Der Nashville-Renegat STEVE EARLE sieht das US-amerikanische Imperium schon in Trümmern liegen
Die Dinge nahmen schon ihren Lauf, als Steve Earle auf Urlaub in Irland noch andere Dinge im Kopf hatte. Da war dieser windige Journalist, der Wind von diesem Song bekommen hatte und es prompt schaßte, der Presseabteilung „viel zu früh“ (Earle) ein Vorab-Tape des neuen Albums „Jerusalem“ abzuschwatzen.
Das Resultat war die nette „New York Post“-Schlagzeile: „Twisted ballad honours Tali-rat“. Die Ratte heißt John Walker Lindh, studierte erst im Jemen den Koran und dann im Taliban-Camp diverse Sprengstoffe – mit dieser „verdrehten Ballade“ versuchte Earle sich in die Haut des jungen Malcolm X-Fans aus liberalem Spät-Hippie-Haushalt im kalifornischen Marin County zu versetzen. Der als Moslem damit klarkommen musste, dass sein Vater ein spätes Coming-out als Schwuler feierte. Und just zu 20 Jahren Haft verknackt wurde.
Die frühe Aufregung um John Walker’s Blues“ kann Steve Earle nicht ganz so ungelegen gekommen sein, wie er behauptet; any promotion ist immer noch good promotion. Wobei es dem 47-jährigen Musiker eine „besondere Genugtuung“ war, dass ihn selbst das „Wall Street Journal“ auf schnödem Boulevard-Niveau „unpatriotischer“ Umtriebe bezichtigte.

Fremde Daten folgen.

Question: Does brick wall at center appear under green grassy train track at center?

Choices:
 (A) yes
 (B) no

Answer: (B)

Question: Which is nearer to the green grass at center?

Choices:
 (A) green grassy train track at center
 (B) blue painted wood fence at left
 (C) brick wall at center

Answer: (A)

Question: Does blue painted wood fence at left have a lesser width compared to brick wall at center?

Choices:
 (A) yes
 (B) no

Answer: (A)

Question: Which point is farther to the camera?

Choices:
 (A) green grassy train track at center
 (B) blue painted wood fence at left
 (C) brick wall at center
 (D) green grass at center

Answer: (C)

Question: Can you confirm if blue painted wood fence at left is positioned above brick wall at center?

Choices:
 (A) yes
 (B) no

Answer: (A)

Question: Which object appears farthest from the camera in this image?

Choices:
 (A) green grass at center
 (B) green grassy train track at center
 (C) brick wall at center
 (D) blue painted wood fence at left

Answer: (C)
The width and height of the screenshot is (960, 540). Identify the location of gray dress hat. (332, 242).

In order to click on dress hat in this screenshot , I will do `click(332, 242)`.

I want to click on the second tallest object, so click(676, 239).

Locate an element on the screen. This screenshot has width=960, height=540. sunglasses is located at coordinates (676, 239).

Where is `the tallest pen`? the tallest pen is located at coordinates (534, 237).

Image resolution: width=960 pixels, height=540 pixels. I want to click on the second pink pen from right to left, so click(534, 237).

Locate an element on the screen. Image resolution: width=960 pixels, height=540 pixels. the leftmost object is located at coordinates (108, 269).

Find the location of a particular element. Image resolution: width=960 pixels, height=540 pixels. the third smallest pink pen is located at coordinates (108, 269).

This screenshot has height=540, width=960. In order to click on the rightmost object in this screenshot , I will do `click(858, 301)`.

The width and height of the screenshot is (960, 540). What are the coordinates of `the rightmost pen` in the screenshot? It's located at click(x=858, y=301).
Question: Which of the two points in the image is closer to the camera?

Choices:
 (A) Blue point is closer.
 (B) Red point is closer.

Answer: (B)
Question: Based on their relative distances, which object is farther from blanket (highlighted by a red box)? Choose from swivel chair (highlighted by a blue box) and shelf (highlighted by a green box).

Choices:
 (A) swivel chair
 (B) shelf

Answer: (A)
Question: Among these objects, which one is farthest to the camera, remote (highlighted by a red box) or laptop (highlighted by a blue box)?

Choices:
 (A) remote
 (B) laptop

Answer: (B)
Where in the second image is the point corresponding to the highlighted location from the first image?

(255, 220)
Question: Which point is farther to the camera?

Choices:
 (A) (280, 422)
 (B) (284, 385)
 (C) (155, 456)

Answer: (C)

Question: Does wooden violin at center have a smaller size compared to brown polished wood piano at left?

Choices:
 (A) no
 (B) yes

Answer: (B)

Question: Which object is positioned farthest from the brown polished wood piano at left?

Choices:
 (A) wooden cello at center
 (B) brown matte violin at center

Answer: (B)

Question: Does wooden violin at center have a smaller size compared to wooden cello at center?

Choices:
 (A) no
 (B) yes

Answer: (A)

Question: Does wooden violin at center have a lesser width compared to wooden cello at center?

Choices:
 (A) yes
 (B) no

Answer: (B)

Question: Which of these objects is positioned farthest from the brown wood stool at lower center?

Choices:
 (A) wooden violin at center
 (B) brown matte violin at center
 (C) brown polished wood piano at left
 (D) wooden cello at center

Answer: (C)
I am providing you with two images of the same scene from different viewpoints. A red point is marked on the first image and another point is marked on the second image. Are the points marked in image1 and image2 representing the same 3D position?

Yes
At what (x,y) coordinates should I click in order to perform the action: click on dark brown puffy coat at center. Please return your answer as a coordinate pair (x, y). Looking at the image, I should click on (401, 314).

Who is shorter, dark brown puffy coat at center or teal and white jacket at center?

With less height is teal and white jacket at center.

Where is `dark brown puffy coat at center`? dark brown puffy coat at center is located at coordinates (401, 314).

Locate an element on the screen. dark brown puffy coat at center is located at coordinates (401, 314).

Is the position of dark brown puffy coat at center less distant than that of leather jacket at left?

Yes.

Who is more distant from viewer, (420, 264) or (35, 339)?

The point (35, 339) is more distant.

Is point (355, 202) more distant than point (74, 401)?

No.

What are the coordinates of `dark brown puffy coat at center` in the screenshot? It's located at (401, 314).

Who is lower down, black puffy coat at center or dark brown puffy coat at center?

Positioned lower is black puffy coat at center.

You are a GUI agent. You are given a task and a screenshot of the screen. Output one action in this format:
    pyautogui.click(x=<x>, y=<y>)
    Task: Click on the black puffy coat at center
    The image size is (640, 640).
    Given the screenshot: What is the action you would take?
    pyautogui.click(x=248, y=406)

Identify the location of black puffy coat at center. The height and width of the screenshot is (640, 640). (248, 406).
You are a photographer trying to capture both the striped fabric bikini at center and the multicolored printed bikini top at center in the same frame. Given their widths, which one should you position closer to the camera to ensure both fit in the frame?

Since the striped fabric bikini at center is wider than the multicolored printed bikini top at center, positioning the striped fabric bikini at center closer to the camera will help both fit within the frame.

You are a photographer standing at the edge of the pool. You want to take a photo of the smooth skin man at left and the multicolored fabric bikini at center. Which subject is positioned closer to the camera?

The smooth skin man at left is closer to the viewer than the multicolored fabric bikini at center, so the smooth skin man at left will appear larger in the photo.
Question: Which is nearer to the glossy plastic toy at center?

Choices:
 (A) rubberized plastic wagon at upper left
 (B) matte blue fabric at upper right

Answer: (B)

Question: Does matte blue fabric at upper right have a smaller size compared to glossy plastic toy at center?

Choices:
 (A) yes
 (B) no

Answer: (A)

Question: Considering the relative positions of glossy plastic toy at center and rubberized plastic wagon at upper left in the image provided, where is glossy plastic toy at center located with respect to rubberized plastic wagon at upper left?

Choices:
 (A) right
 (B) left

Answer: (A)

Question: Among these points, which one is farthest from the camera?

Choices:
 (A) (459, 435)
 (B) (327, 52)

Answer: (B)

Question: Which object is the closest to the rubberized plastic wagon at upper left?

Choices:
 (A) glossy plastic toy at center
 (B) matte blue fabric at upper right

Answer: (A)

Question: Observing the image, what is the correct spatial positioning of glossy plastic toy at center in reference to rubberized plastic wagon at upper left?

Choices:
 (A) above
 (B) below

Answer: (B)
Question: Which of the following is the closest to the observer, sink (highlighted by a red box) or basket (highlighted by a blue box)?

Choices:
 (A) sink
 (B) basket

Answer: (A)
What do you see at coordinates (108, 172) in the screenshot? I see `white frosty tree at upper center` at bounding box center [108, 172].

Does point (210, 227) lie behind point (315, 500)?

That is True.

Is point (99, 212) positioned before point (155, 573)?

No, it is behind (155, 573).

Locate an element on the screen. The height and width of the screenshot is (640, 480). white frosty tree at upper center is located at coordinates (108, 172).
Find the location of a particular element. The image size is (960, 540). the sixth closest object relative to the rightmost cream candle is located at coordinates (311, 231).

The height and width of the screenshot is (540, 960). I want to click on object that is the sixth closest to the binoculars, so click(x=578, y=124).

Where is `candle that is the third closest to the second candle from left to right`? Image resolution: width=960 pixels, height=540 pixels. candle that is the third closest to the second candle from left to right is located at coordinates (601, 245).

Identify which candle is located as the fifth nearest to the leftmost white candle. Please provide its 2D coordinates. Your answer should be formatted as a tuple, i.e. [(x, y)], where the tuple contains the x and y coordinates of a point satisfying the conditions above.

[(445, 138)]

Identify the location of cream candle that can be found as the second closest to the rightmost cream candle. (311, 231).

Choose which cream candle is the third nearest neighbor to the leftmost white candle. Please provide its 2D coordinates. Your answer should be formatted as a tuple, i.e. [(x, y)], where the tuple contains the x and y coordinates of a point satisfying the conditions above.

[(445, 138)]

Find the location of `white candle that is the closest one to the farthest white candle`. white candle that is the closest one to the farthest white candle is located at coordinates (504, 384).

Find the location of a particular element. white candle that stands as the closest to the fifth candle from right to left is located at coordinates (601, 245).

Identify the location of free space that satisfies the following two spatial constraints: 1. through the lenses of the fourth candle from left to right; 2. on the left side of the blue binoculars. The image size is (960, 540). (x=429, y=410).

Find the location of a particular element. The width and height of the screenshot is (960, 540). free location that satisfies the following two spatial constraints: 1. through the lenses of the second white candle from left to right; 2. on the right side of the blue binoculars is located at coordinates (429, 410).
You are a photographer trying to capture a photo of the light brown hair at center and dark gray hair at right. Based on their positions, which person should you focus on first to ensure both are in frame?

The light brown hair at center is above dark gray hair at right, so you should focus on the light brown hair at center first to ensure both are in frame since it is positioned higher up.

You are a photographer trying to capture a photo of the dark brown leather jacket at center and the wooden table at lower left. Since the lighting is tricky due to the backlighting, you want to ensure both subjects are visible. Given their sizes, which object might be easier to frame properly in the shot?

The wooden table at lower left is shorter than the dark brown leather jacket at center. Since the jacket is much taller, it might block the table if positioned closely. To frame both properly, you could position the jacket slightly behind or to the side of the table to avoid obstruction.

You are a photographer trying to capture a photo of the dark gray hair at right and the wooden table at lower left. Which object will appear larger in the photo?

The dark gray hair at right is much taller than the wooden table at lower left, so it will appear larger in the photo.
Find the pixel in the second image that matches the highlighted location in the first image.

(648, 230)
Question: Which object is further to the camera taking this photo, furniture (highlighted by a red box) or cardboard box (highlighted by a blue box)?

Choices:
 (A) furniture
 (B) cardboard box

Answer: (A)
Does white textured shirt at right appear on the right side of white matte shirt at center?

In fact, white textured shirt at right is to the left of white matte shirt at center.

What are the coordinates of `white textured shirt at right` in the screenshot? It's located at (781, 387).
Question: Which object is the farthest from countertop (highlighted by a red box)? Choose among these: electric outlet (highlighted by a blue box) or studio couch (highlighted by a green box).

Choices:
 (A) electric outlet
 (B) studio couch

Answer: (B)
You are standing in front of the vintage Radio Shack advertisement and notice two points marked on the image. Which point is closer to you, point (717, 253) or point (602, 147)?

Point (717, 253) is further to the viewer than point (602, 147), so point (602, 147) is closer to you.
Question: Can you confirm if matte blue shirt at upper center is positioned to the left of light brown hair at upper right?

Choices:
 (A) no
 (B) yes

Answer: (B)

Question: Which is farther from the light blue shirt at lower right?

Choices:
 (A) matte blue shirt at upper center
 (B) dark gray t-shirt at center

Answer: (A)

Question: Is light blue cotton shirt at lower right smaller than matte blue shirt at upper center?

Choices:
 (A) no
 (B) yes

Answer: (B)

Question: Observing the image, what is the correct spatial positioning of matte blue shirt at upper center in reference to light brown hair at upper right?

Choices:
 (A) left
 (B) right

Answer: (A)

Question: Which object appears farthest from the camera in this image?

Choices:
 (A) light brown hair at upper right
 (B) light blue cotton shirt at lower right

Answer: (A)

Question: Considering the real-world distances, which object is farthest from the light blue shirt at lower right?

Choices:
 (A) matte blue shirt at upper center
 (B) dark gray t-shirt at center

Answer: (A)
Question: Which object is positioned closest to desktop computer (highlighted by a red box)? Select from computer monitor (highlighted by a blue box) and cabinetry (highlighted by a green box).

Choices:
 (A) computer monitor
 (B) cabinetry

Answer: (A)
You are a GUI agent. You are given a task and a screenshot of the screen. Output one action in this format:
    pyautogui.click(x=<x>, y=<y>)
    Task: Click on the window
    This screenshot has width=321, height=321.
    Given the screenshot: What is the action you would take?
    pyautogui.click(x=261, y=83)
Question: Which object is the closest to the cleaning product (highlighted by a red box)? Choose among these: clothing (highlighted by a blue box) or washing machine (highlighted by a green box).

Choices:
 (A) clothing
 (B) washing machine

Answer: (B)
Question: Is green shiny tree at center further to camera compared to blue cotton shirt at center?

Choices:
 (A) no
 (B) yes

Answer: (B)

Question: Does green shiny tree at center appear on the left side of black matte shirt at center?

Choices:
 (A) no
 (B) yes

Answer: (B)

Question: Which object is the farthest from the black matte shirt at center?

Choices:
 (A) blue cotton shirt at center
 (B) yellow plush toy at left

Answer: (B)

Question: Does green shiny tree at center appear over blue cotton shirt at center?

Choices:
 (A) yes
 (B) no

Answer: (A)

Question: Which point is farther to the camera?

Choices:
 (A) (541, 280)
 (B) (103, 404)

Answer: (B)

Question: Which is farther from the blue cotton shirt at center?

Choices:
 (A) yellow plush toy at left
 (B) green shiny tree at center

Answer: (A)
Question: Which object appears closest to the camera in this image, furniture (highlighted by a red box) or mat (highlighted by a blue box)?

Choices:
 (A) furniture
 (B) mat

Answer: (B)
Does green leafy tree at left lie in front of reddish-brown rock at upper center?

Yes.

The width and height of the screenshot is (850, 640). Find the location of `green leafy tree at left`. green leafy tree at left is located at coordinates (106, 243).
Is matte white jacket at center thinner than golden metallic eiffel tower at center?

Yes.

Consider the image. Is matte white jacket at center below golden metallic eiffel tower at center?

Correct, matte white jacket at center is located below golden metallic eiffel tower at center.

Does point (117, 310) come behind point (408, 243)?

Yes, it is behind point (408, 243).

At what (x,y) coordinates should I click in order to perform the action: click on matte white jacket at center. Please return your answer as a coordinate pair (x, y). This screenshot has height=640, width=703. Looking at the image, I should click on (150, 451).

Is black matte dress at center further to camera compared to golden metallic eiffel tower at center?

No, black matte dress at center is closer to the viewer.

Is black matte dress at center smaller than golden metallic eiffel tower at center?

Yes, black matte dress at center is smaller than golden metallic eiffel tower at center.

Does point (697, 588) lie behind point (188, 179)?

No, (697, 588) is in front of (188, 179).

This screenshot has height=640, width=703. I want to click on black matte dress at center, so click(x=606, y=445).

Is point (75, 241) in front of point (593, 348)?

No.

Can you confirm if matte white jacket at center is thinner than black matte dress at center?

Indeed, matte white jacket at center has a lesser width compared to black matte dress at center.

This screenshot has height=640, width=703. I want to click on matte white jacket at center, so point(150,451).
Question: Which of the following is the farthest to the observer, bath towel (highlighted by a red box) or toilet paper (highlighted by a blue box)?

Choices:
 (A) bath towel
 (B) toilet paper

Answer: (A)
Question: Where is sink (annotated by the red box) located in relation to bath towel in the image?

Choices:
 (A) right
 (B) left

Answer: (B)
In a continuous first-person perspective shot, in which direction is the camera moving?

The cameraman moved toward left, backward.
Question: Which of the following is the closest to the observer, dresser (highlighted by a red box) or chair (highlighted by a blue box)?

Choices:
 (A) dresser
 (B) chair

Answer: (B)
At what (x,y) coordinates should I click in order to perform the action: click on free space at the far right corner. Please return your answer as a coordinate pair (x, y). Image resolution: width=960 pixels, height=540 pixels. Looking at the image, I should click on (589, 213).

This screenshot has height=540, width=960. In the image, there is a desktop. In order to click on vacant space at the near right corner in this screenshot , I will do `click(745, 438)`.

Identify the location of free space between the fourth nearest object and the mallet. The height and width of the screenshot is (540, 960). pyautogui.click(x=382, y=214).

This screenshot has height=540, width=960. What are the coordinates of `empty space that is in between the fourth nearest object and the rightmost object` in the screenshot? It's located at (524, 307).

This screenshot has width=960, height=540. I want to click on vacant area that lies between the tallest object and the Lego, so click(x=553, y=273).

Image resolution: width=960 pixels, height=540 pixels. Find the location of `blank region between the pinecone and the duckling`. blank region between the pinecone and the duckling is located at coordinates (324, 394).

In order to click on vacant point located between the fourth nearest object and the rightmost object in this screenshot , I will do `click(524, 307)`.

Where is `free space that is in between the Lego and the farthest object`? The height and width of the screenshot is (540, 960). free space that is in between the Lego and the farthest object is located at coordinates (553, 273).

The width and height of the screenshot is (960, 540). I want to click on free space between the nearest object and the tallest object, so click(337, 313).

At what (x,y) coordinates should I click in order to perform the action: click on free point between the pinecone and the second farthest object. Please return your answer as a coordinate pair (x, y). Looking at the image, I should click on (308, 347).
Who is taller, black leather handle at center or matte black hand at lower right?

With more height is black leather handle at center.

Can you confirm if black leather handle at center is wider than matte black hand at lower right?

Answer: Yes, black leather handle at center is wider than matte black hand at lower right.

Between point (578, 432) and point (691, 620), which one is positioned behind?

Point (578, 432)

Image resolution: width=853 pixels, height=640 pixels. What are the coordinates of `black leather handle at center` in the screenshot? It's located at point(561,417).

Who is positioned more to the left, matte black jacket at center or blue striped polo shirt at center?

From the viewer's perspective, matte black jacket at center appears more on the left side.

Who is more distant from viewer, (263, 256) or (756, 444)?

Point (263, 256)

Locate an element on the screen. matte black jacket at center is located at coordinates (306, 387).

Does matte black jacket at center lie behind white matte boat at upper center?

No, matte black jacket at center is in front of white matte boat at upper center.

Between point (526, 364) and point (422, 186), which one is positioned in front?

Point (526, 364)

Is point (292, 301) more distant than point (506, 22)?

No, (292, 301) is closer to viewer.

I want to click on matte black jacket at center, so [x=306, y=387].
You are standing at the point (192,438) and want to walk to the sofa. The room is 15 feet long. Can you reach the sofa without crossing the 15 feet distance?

Earle legt Wert auf die Feststellung, dass Stücke wie „The Truth“ und „America V. 6.0“ schon vor 9/11 entstanden. Dabei haute ihn der Vorschlag seines Label-Chefs Danny Goldberg, „Transcendental Blues“ ein dezidiert politisches Album folgen zu lassen, ursprünglich „nicht vom Hocker“. Denn „meine Politik ist, was meine Politik eben ist“, und fließe „ohnehin in meine Musik ein“. Und ist nicht Kunst und der Kampf um ihre Integrität „an sich immer schon hoch politisch“? Und gibt es nicht genügend schlechte Beispiele?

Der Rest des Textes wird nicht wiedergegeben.